Does place-based (as opposed to online) social networking and community-building within neighborhoods hold the key to carpooling? Or is it unique to ethnic communities? “It’s about trust,” Smart said. “It’s about knowing people in your neighborhood.” Similar studies in African-American neighborhoods and gay and lesbian communities find similar results -- people who know each other share resources, including rides. It’s harder to find data on how friendly neighbors are outside of examining blunt demographic data (though Smart liked my idea of trying to correlate carpooling with block parties).

Notably, the other major carpooling culture in the United States has the opposite characteristic. Slugging -- in which passengers line up to fill drivers’ cars so they can use HOV lanes during rush hour -- is very popular in the DC area and occurs to a lesser extent in San Francisco and Houston. “There are spoken or unspoken rules that you do not talk to the other person, that there is no interaction,” Smart said of slugging. “You never get to know the person.”

And online applications like Zimride, Lyft, and Sidecar help link up riders with drivers without the help of ethnic similarities or neighborliness. Though they could switch the cause and effect -- after sharing rides a few times, people could build stronger social ties.
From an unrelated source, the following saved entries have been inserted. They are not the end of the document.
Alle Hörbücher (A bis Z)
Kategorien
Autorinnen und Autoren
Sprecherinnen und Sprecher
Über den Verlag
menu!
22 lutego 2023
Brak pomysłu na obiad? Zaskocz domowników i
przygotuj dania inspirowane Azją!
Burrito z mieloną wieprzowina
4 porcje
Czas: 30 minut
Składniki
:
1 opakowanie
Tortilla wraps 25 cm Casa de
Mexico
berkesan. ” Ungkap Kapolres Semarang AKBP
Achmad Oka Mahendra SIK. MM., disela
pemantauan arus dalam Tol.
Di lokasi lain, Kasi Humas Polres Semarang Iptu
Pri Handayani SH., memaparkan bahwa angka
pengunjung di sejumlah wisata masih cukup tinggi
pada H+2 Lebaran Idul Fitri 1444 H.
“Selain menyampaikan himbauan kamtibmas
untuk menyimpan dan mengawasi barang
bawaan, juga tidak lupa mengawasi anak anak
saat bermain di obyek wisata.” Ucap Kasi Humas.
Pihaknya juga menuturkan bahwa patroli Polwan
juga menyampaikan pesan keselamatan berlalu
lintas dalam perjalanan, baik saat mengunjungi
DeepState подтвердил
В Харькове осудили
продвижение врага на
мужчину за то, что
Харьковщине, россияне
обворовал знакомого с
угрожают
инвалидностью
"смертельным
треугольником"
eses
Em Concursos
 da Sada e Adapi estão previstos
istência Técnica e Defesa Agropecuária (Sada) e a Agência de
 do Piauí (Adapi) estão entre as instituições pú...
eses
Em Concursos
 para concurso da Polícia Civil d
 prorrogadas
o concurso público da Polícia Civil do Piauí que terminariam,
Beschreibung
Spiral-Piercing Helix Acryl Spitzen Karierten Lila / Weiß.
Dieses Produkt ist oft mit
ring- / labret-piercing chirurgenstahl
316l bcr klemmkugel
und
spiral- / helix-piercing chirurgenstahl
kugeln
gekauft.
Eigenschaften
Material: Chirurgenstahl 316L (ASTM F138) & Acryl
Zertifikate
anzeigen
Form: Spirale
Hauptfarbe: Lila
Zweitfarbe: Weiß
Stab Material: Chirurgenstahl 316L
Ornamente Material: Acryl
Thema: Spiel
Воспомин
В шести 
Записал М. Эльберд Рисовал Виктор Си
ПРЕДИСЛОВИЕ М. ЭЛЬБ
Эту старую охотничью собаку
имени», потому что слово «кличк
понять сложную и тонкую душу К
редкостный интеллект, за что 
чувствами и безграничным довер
Not all immigrant neighborhoods carpool equally, though. The sweet spot is where 45 to 60 percent of a neighborhood is foreign-born. That's where carpooling jumps to 21 percent. Neighborhoods with lower densities of immigrants tend to be farther from the city center, with more solo driving and just 14 percent carpooling. And communities that are comprised of more than 60 percent immigrants tend to be in the inner city, where transit is cheap and plentiful. According to Smart and Blumenberg, these high-concentration immigrant neighborhoods are an average of six miles from City Hall and have 196 bus stops per square mile.
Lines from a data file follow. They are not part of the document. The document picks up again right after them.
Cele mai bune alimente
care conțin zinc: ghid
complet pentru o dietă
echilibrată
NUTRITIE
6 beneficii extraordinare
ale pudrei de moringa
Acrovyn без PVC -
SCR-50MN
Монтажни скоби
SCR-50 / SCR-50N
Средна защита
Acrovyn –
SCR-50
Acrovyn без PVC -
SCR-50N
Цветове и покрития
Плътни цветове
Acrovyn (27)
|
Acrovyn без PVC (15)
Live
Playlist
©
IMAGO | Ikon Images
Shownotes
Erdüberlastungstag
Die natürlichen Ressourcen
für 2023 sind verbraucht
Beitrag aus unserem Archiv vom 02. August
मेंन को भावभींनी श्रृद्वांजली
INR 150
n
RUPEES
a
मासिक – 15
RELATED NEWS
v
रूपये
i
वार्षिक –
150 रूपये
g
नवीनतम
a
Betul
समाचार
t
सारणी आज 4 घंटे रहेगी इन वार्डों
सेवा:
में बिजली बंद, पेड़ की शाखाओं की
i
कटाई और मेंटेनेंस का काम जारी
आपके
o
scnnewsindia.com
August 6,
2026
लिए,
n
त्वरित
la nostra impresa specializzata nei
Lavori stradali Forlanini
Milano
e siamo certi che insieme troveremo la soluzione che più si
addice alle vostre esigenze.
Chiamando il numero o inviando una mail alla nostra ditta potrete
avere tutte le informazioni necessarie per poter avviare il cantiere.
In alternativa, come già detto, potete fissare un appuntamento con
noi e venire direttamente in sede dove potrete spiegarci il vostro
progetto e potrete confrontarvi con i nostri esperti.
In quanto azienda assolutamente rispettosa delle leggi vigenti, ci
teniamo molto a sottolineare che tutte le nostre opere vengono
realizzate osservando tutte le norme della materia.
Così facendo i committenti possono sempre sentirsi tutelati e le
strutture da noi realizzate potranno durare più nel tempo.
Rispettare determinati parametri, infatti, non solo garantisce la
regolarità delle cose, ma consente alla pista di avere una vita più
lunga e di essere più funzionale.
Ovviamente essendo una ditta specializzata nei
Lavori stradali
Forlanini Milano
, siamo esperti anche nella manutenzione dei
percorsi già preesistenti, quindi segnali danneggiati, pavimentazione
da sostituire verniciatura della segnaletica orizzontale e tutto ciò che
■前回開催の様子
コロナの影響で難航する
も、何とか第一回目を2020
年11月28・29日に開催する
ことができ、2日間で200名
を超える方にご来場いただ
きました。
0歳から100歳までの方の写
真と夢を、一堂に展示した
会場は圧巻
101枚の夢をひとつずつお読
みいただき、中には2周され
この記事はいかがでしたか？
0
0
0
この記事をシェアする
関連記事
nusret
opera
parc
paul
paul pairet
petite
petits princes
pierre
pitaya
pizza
On the other hand, the 45-to-60 percent immigrant neighborhoods are more than twice as far from the city center with less than half the transit -- sparse enough that carpooling becomes an increasingly attractive option, but still not so diffuse that people can't connect for similar trips.

Smart said they couldn’t be sure how much of the carpooling is regular and defined, like a daily shared commute to work, versus how much is casual: “I’m going to the market; wanna come?” They do try to separate out carpooling trips from “chauffering” trips, which actually increase the number of trips rather than decrease them. But it’s not always easy to determine what’s what. The Census data they examined give no clues, but the Southern California Association of Governments collects activity diaries, which can help determine the nature of a trip.
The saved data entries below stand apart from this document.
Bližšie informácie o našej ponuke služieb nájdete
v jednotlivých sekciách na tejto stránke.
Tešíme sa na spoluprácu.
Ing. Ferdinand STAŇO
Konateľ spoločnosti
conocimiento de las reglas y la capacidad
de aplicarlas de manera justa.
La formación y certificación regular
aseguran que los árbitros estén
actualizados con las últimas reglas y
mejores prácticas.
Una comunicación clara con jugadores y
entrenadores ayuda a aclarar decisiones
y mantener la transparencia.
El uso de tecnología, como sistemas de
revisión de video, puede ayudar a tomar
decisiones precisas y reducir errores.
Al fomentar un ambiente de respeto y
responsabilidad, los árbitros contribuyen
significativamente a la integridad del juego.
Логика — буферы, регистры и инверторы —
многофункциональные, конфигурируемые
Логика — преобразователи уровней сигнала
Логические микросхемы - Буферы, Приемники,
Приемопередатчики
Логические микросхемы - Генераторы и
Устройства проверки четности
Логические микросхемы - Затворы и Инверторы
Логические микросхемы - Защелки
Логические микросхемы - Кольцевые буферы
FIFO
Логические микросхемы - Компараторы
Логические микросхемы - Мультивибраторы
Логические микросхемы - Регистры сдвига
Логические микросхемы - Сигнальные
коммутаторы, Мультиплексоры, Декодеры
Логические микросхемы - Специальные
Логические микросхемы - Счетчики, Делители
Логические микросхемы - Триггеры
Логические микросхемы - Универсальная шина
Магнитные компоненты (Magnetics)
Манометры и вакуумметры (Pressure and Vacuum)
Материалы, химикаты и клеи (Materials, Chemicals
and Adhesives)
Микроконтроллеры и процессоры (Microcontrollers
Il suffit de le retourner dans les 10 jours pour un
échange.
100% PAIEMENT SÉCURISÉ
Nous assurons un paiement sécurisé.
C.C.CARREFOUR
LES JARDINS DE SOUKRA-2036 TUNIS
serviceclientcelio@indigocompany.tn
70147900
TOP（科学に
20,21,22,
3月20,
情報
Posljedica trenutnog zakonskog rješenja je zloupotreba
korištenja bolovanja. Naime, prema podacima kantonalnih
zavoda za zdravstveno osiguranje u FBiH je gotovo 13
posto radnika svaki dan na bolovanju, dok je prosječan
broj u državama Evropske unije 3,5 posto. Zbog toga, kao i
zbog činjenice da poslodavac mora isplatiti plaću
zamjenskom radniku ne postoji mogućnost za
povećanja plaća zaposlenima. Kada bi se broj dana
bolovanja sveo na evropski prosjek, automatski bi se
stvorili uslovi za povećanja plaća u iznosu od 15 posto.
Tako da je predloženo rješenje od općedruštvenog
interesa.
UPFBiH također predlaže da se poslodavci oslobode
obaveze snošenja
Recent arrivals tend to depend on their family contacts for transportation, but not so much outside their household. Indeed, carpooling peaks with a little more time in the country and when people have a little bit of English -- and they’ve moved out of the densest immigrant communities of the inner-city to other ethnic enclaves a bit further out. But those who have been in the U.S. a little longer, and those who earn more, tend to carpool less -- but they never drop to the level of the native-born. Larger households tend to carpool more, especially since a majority of carpooling is within the family.

Smart and Blumenberg used data from 2000 and 2001. As urban living experiences a renaissance and cities gentrify, lower-income people -- including immigrants -- have been pushed out of inner cities and into farther-flung suburbs without good transit access, which could over time change the immigrant carpooling equation.